### WORKING DATA
* * * * *

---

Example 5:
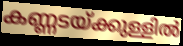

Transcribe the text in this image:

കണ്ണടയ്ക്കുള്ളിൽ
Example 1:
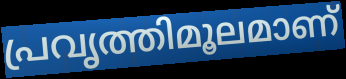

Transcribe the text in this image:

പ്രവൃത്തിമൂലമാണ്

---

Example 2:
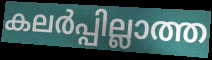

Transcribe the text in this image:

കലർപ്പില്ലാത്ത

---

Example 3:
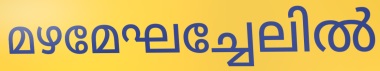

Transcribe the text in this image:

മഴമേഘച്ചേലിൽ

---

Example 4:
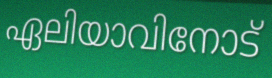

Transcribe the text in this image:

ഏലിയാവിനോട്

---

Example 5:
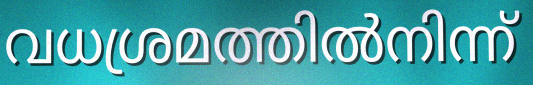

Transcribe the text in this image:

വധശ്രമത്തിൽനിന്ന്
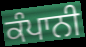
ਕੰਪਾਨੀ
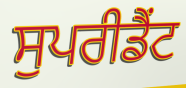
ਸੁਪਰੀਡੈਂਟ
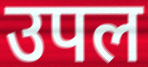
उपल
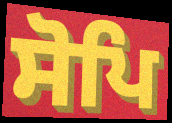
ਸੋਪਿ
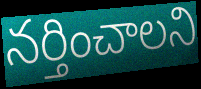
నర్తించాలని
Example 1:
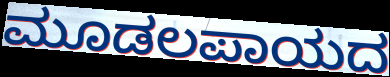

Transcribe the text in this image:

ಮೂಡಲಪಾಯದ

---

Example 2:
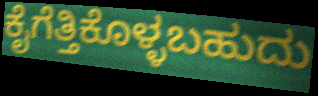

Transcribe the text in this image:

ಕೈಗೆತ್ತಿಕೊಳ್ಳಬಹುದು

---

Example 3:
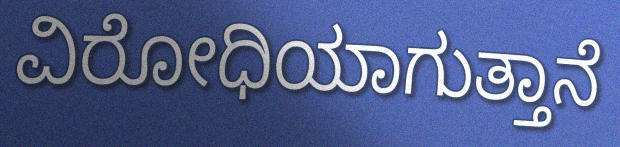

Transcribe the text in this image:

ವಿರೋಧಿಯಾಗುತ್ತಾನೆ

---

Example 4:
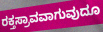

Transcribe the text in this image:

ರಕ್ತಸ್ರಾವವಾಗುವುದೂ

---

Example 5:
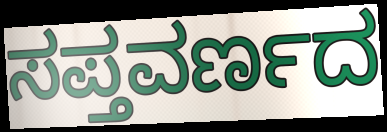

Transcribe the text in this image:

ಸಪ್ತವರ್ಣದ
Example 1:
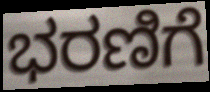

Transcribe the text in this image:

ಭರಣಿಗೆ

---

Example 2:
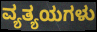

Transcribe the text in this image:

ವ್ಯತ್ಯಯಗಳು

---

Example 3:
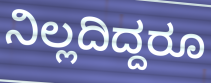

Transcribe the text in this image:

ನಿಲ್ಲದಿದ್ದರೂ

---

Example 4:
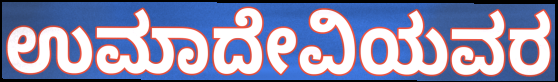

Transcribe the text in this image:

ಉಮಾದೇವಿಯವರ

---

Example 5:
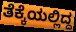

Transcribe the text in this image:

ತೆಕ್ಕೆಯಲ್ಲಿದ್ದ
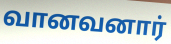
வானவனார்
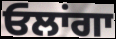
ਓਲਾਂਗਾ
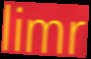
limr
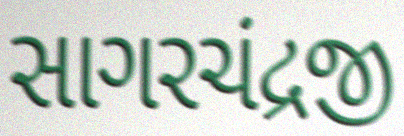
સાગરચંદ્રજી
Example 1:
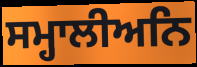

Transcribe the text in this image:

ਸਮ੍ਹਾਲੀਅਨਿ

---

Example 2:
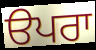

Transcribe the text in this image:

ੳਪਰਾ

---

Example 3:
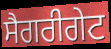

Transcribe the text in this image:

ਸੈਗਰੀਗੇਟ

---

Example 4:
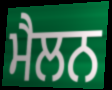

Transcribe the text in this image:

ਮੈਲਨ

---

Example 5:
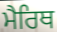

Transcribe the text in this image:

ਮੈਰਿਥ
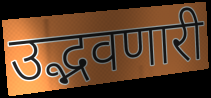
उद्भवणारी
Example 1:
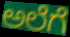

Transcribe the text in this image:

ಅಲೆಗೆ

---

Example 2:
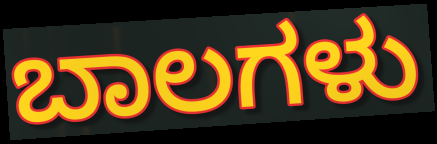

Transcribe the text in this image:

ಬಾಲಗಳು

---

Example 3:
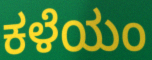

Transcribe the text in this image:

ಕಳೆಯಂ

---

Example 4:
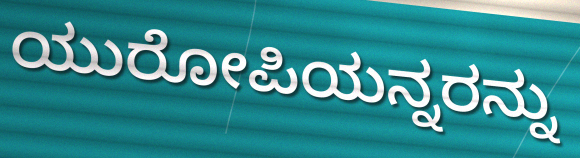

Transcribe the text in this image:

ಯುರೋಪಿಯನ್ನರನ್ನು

* * * * *

Starting from the first line and stopping after the line that contains "నర్తించాలని", rewrite these lines with "Transcribe" replaced by "Copy out" and nothing else changed, and leave the pictures out of your answer.

### RESULT BELOW
---

Example 5:

Copy out the text in this image:

കണ്ണടയ്ക്കുള്ളിൽ
Example 1:

Copy out the text in this image:

പ്രവൃത്തിമൂലമാണ്

---

Example 2:

Copy out the text in this image:

കലർപ്പില്ലാത്ത

---

Example 3:

Copy out the text in this image:

മഴമേഘച്ചേലിൽ

---

Example 4:

Copy out the text in this image:

ഏലിയാവിനോട്

---

Example 5:

Copy out the text in this image:

വധശ്രമത്തിൽനിന്ന്
ਕੰਪਾਨੀ
ਸੁਪਰੀਡੈਂਟ
उपल
ਸੋਪਿ
నర్తించాలని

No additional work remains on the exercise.